問題の事件は2001年10月26日に発生している。同日の午前0時ごろ、旭村滝浜付近の国道51号線を走行していた乗用車の車内で、後部座席に同乗していた当時47歳の暴力団幹部の男(被告)が、助手席に同乗していた33歳の暴力団幹部の頭を拳銃で撃って射殺。

運転していた男性も同様の手段で射殺しようとしたが、拳銃が不発となり、未遂に終わった。男は後に殺人や殺人未遂、銃刀法違反(発射)容疑で逮捕された。

公判では、殺人と殺人未遂についてはもちろん、公共の場で拳銃の発射を禁止する銃刀法違反について「クルマの車内が公共の場に該当するか」が争点となった。

男の弁護側は「発砲は暴発であり、殺害の意図はない」、「万人が容易に出入りできない走行中のクルマの車内は閉鎖空間であり、公共の場ではないから銃刀法違反は成立しない」と主張していた。

しかし、一審の水戸地裁では「公道上は公共の場にあたる」と判断。殺人や殺人未遂についても「被告は殺害した男性から多額の借金があり、殺害する動機があった。公道上で拳銃を発射するという危険かつ反社会的な犯行であり、反省していない」として、懲役18年の実刑を命じた。

これに対して量刑不服で検察側が控訴。二審の東京高裁は無期懲役の判決を出したため、今度は被告側が上告していた。

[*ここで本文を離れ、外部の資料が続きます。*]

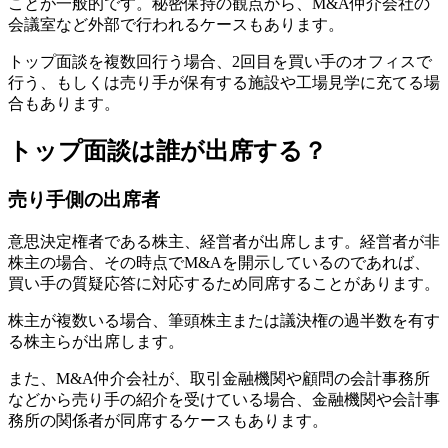
ことが一般的です。秘密保持の観点から、M&A仲介会社の
会議室など外部で行われるケースもあります。
トップ面談を複数回行う場合、2回目を買い手のオフィスで
行う、もしくは売り手が保有する施設や工場見学に充てる場
合もあります。
トップ面談は誰が出席する？
売り手側の出席者
意思決定権者である株主、経営者が出席します。経営者が非
株主の場合、その時点でM&Aを開示しているのであれば、
買い手の質疑応答に対応するため同席することがあります。
株主が複数いる場合、筆頭株主または議決権の過半数を有す
る株主らが出席します。
また、M&A仲介会社が、取引金融機関や顧問の会計事務所
などから売り手の紹介を受けている場合、金融機関や会計事
務所の関係者が同席するケースもあります。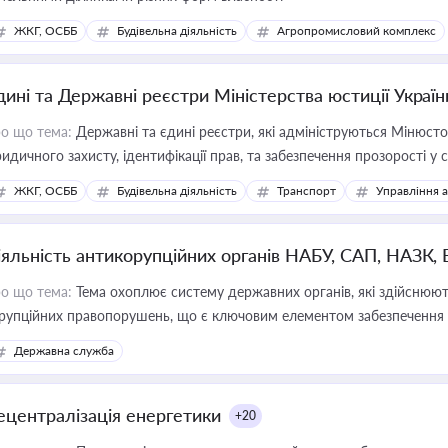
ЖКГ, ОСББ
Будівельна діяльність
Агропромисловий комплекс
дині та Державні реєстри Міністерства юстиції Україн
о що тема:
Державні та єдині реєстри, які адмініструються Мінюсто
идичного захисту, ідентифікації прав, та забезпечення прозорості у с
ЖКГ, ОСББ
Будівельна діяльність
Транспорт
Управління 
іяльність антикорупційних органів НАБУ, САП, НАЗК,
о що тема:
Тема охоплює систему державних органів, які здійснюють
рупційних правопорушень, що є ключовим елементом забезпечення п
 бізнесі
Державна служба
ецентралізація енергетики
+20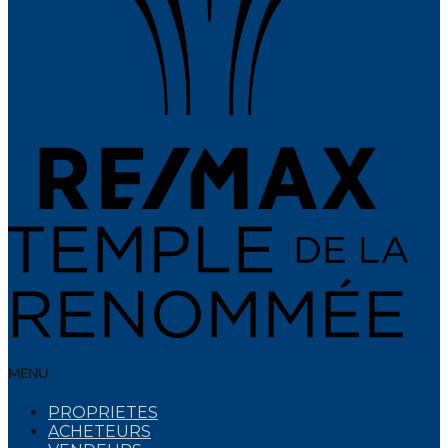
MENU
PROPRIETES
ACHETEURS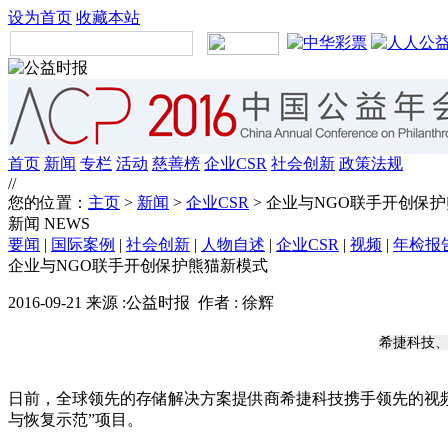
设为首页
收藏本站
首页
新闻
专栏
活动
慈善榜
企业CSR
社会创新
政策法规
//
您的位置：
主页
>
新闻
>
企业CSR
> 企业与NGO联手开创保
新闻
NEWS
要闻
|
国际案例
|
社会创新
|
人物自述
|
企业CSR
|
视频
|
年检报
企业与NGO联手开创保护熊猫新模式
2016-09-21 来源 :公益时报 作者 : 徐辉
希捷科技、
日前，全球领先的存储解决方案提供商希捷科技携手领先的视频
与恢复示范”项目。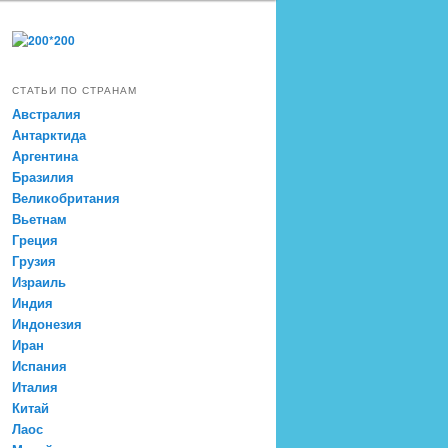
СТАТЬИ ПО СТРАНАМ
Австралия
Антарктида
Аргентина
Бразилия
Великобритания
Вьетнам
Греция
Грузия
Израиль
Индия
Индонезия
Иран
Испания
Италия
Китай
Лаос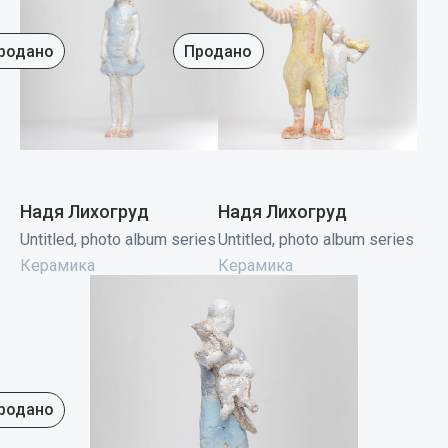
родано
Продано
Надя Лихогруд
Надя Лихогруд
Untitled, photo album series
Untitled, photo album series
Керамика
Керамика
родано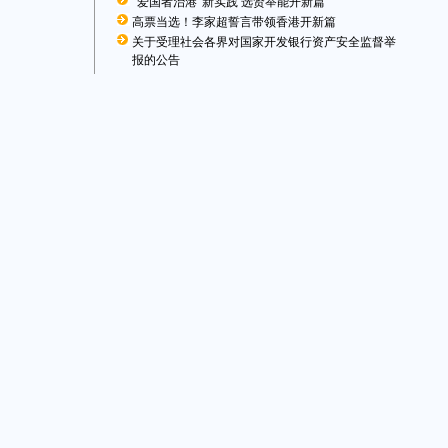
“爱国者治港”新实践 选贤举能开新篇
高票当选！李家超誓言带领香港开新篇
关于受理社会各界对国家开发银行资产安全监督举
报的公告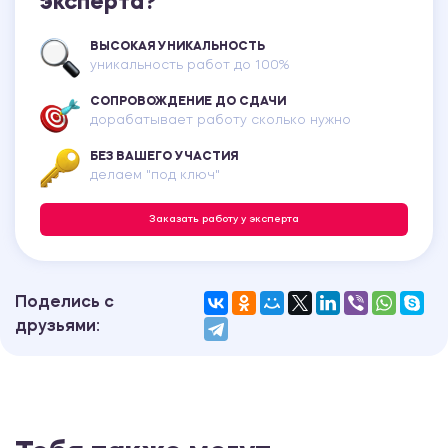
эксперта?
ВЫСОКАЯ УНИКАЛЬНОСТЬ
уникальность работ до 100%
СОПРОВОЖДЕНИЕ ДО СДАЧИ
дорабатывает работу сколько нужно
БЕЗ ВАШЕГО УЧАСТИЯ
делаем "под ключ"
Заказать работу у эксперта
Поделись с
друзьями: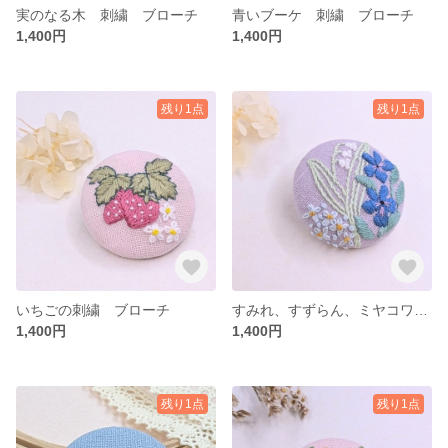
実のなる木 刺繍 ブローチ
青いブーケ 刺繍 ブローチ
1,400円
1,400円
残り1点
残り1点
いちごの刺繍 ブローチ
すみれ、すずらん、ミヤコワスレの刺繍 ブローチ
1,400円
1,400円
残り1点
残り1点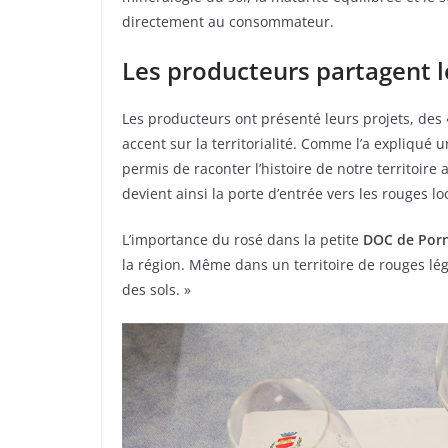
directement au consommateur.
Les producteurs partagent l
Les producteurs ont présenté leurs projets, des 
accent sur la territorialité. Comme l’a expliqué
permis de raconter l’histoire de notre territoire 
devient ainsi la porte d’entrée vers les rouges lo
L’importance du rosé dans la petite
DOC de Porn
la région. Même dans un territoire de rouges léger
des sols. »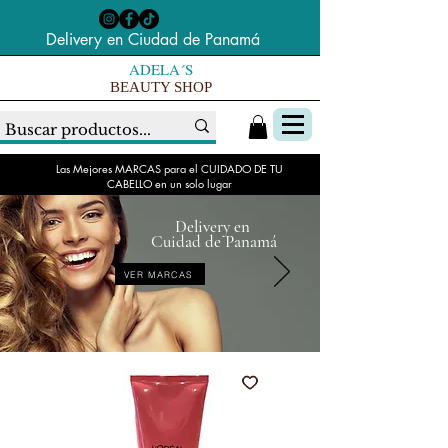
Delivery en Ciudad de Panamá
ADELA´S
BEAUTY SHOP
Las Mejores MARCAS para el CUIDADO DE TU
CABELLO en un solo lugar
Delivery en
Cuidad de Panamá
VER MARCAS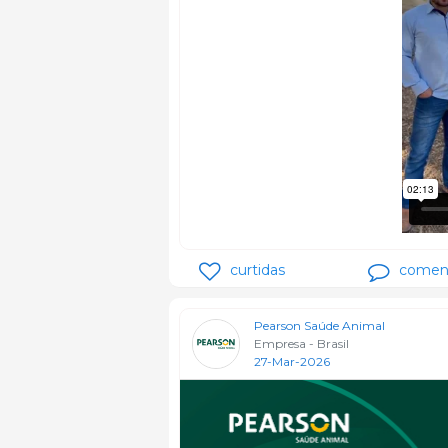
curtidas
coment
Pearson Saúde Animal
Empresa - Brasil
27-Mar-2026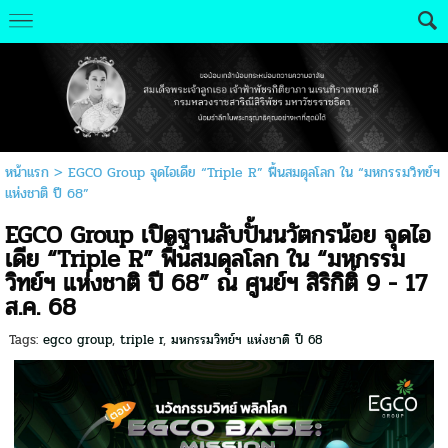
หน้าแรก
>
EGCO Group จุดไอเดีย “Triple R” ฟื้นสมดุลโลก ใน “มหกรรมวิทย์ฯ
แห่งชาติ ปี 68”
EGCO Group เปิดฐานลับปั้นนวัตกรน้อย จุดไอ
เดีย “Triple R” ฟื้นสมดุลโลก ใน “มหกรรม
วิทย์ฯ แห่งชาติ ปี 68” ณ ศูนย์ฯ สิริกิติ์ 9 - 17
ส.ค. 68
Tags:
egco group
,
triple r
,
มหกรรมวิทย์ฯ แห่งชาติ ปี 68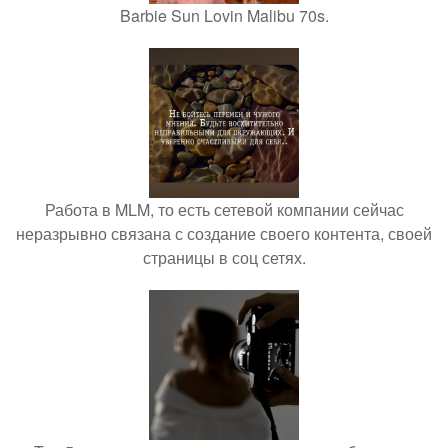
Barbie Sun Lovin Malibu 70s.
Работа в MLM, то есть сетевой компании сейчас
неразрывно связана с создание своего контента, своей
страницы в соц сетях.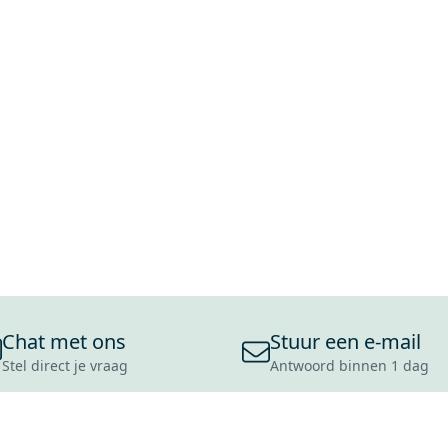
Chat met ons
Stuur een e-mail
Stel direct je vraag
Antwoord binnen 1 dag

最高裁第一小法廷の才口千晴裁判長は、発砲の現場が民家などが立ち並ぶ国道だったことを指摘。「発射行為は、不特定または多数の者の用に供される場所であることが明らかな道路上でされた」として、銃刀法違反が成立すると認定。その上で二審判決を支持し、被告の上告を棄却した。

これによって無期懲役の刑が確定することになった。

今回の判決によって、個人所有のクルマであったとしても、道路上にある場合は“公共の場”と認定されることとなる。